ECP-VeloC / VELOC

Very-Low Overhead Checkpointing System
http://veloc.rtfd.io
MIT License
52 stars 21 forks source link

scripts for restart in place #17

Closed adammoody closed 5 years ago

adammoody commented 5 years ago

Adds scripting for restart-in-place for SLURM and LSF resource managers. Detects down nodes and computes remaining healthy set of nodes. Constructs new launch command excluding down nodes.

adammoody commented 5 years ago

I'll test that this at least runs on SLURM and LSF w/o node failures this week. Testing with node failures will have to wait until later when someone who can power off nodes can help.

bnicolae commented 5 years ago

Thanks Adam! I am wondering if it's rather cleaner to install pdsh separately through auto-install.py? It seems a bit hacky to me to have a cmake project calling automake :)

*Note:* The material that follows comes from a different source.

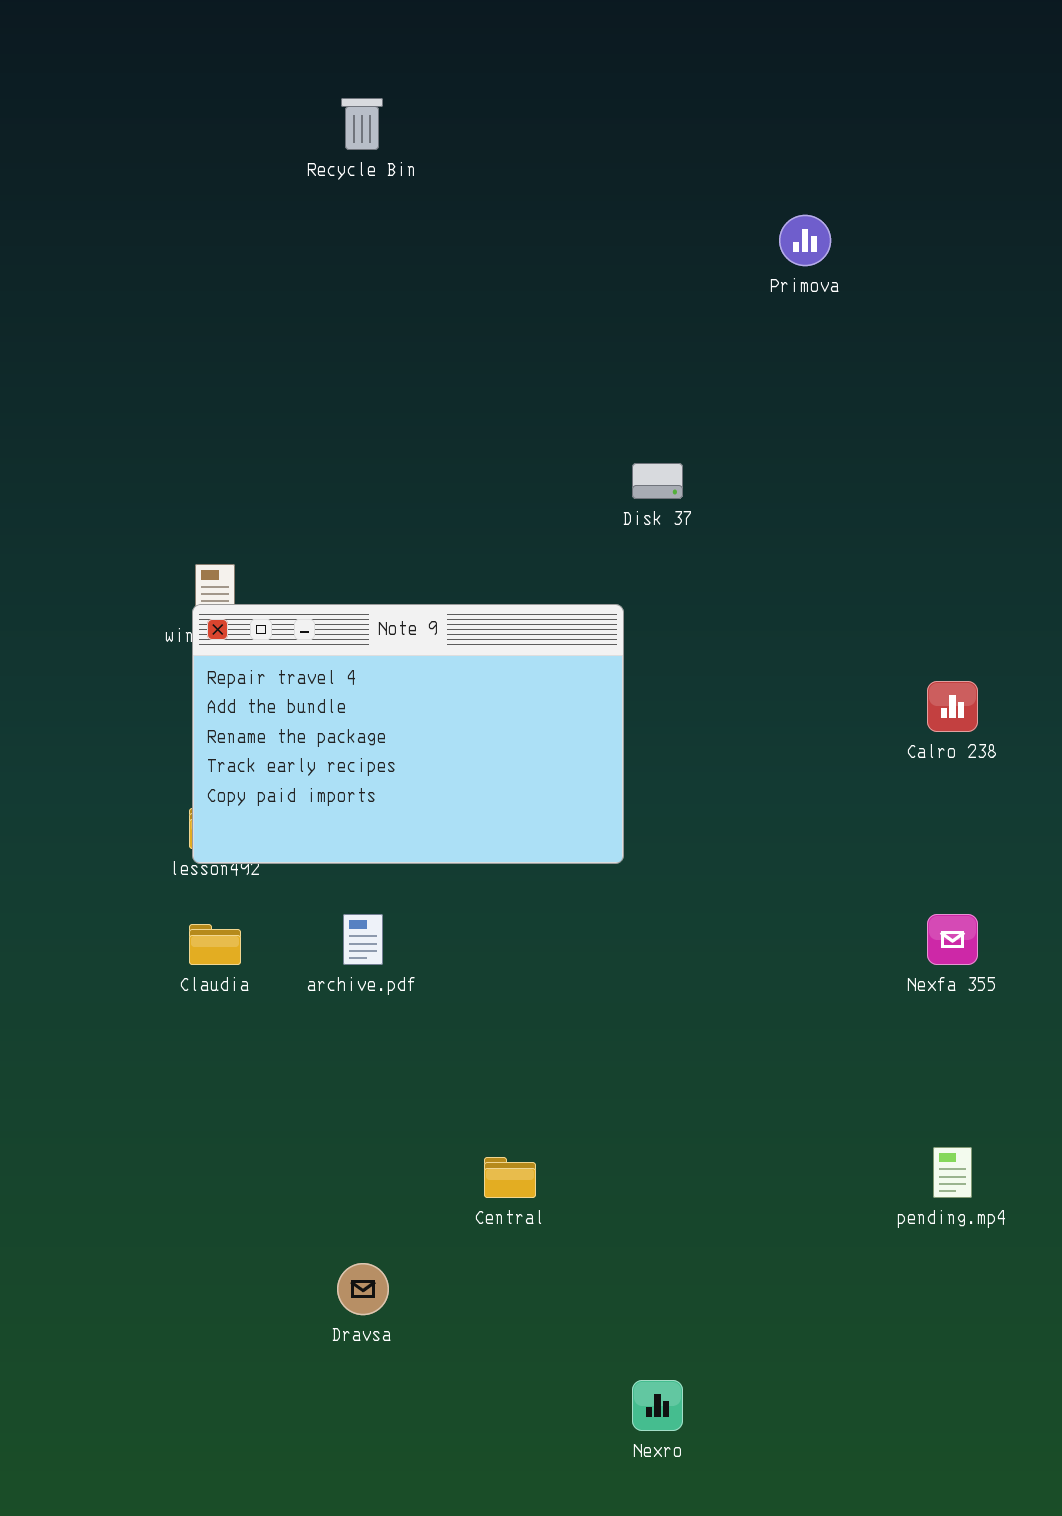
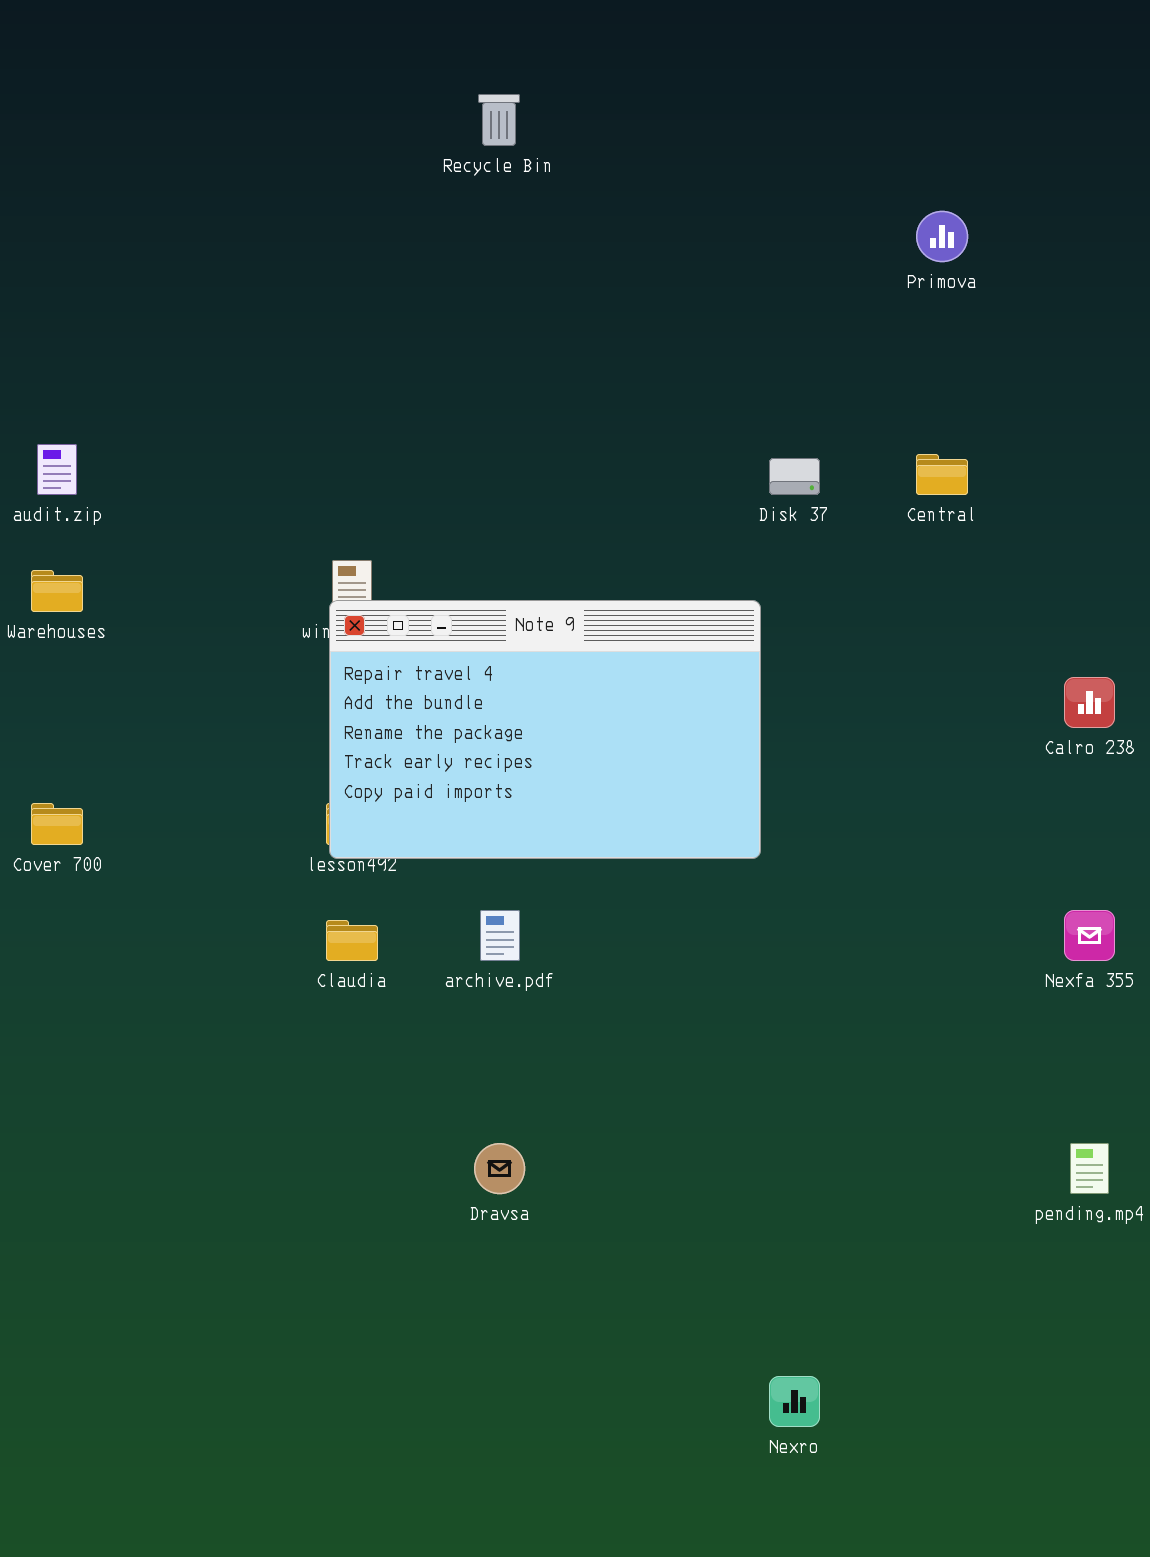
Central: [484,1157,536,1198] -> [916,454,968,495], moved
Dravsa: [337,1263,389,1315] -> [474,1143,525,1194], moved

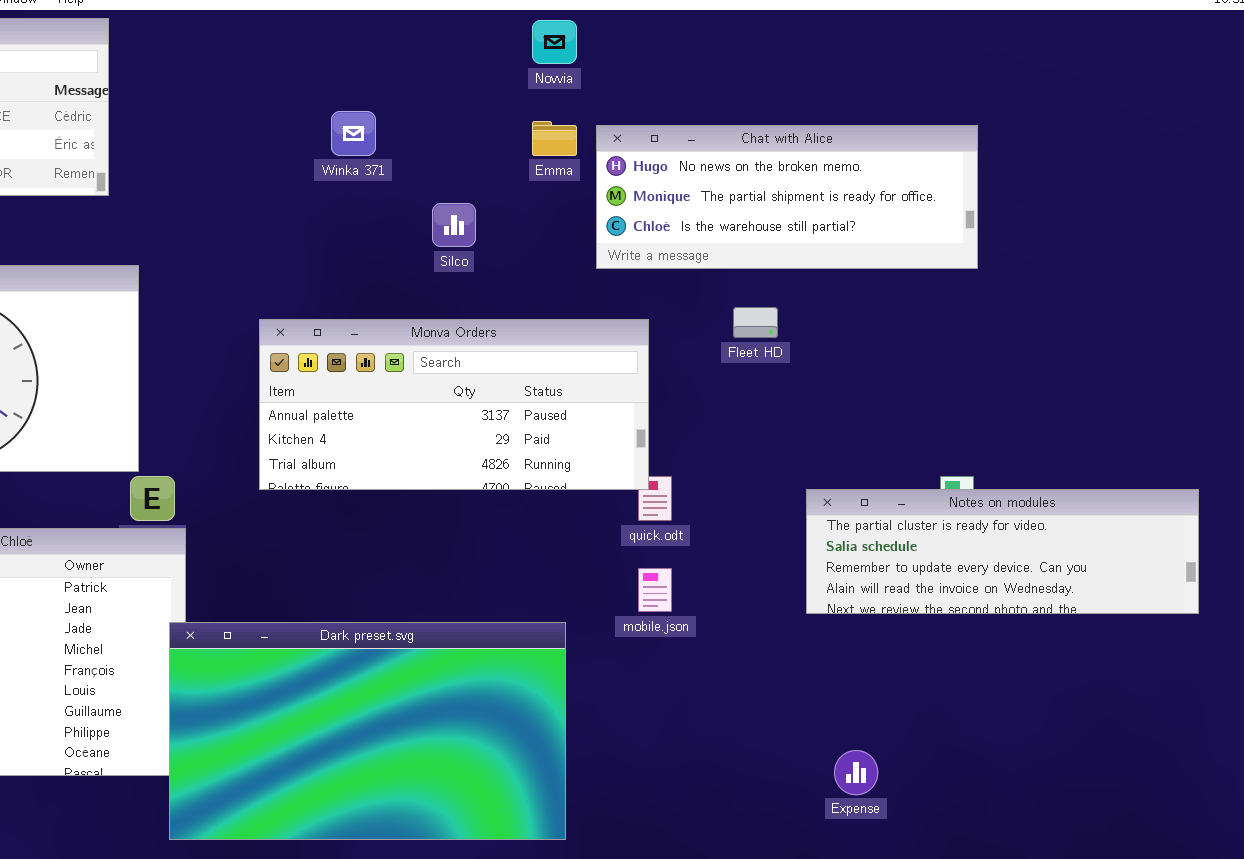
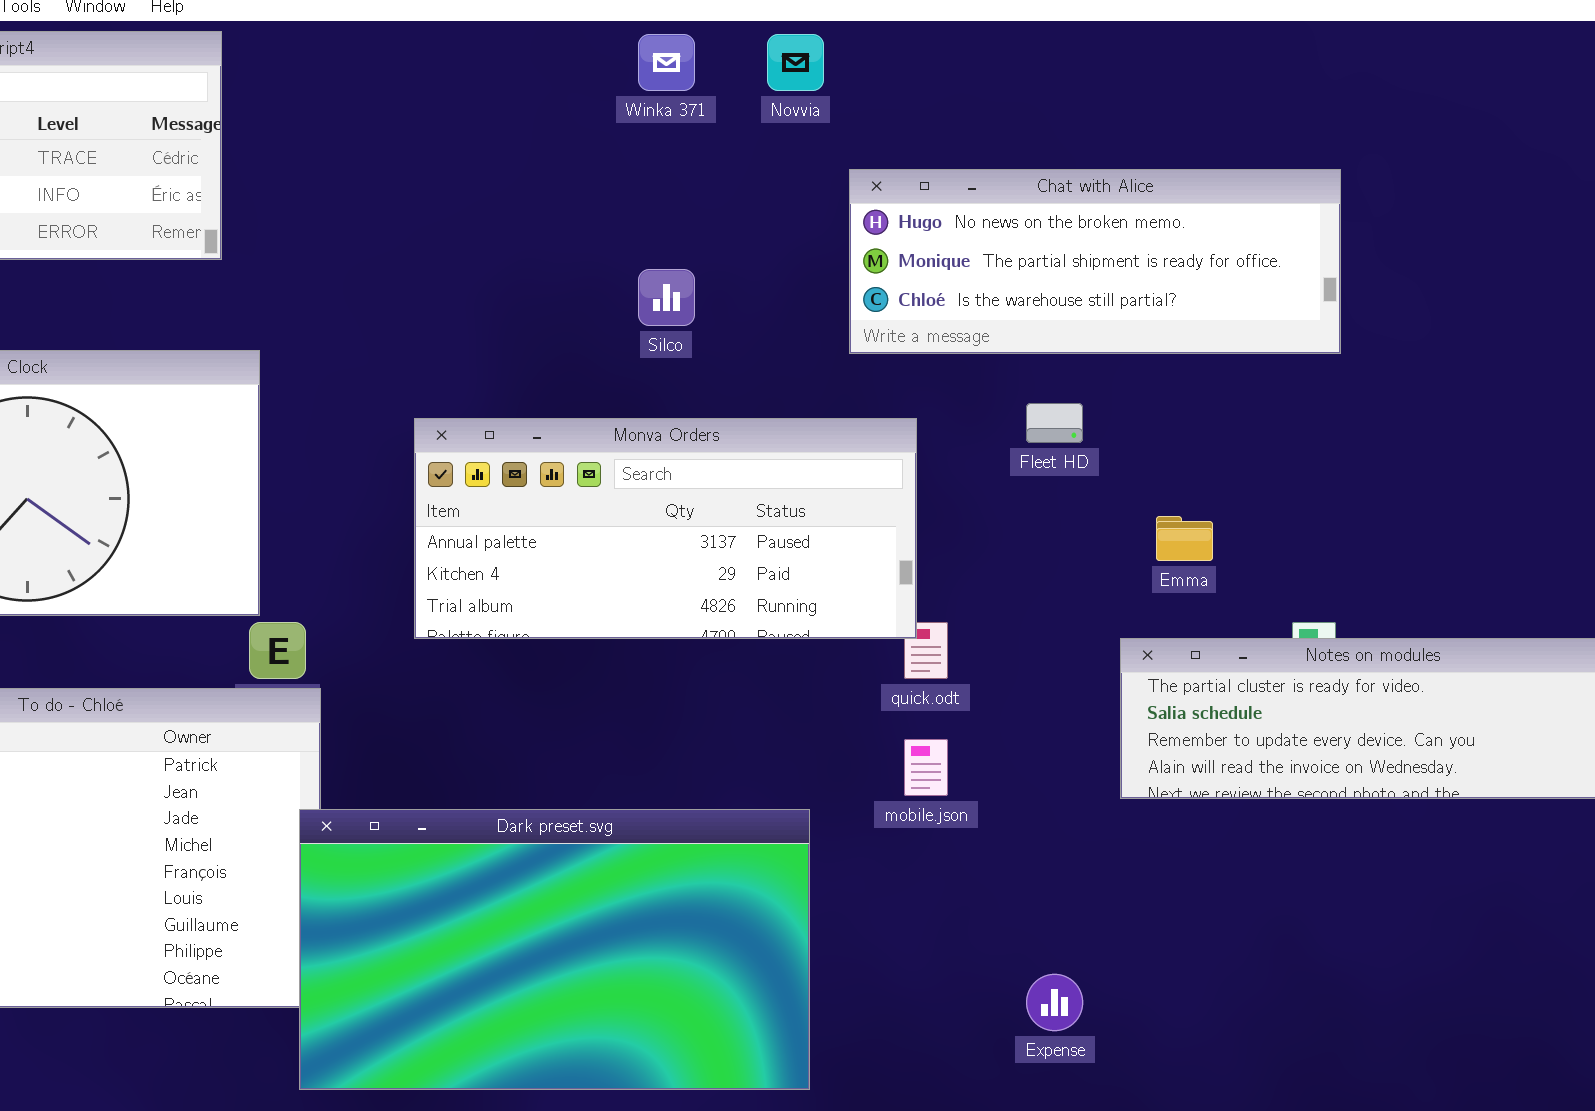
Winka 371: [331,111,376,156] -> [638,34,695,91], moved
Emma: [532,121,577,156] -> [1156,516,1213,561], moved
Expense: [834,750,878,795] -> [1026,974,1083,1031], moved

adammoody commented 5 years ago

@bnicolae , we could do that. It's in there now because I just copied this over from our SCR cmake which fetches and installs pdsh if needed. Later in the week, I'll make sure it works if pdsh has been installed externally. Then we could have the auto-install script do the work.

It'd also be good to have some support in the case that someone cannot install pdsh for some reason, but that will take more time.

adammoody commented 5 years ago

@bnicolae , I moved the pdsh install to the auto-install script. Fixed some other bugs I found while testing. Right now, pdsh is required. A second problem is that cmake is currently finding my system install of pdsh, so I haven't been able to test the side-installed one that the auto-install script built.

I realize that pdsh will not support the same remote command options on all systems, so we'll need to customize this. Currently, it will try mrsh, rsh, and ssh in that order, but not all systems likely even have them all installed, nor allow users to run them against compute nodes if they are there. We'll have to figure out a clean way to deal with this.

adammoody commented 5 years ago

I could squash all of this into one commit once we're happy with it, or merge it with Github's squash.

bnicolae commented 5 years ago

@adammoody are you familiar with Kanif (http://taktuk.gforge.inria.fr/kanif/)? I think it will fix many of the issues you mentioned with pdsh.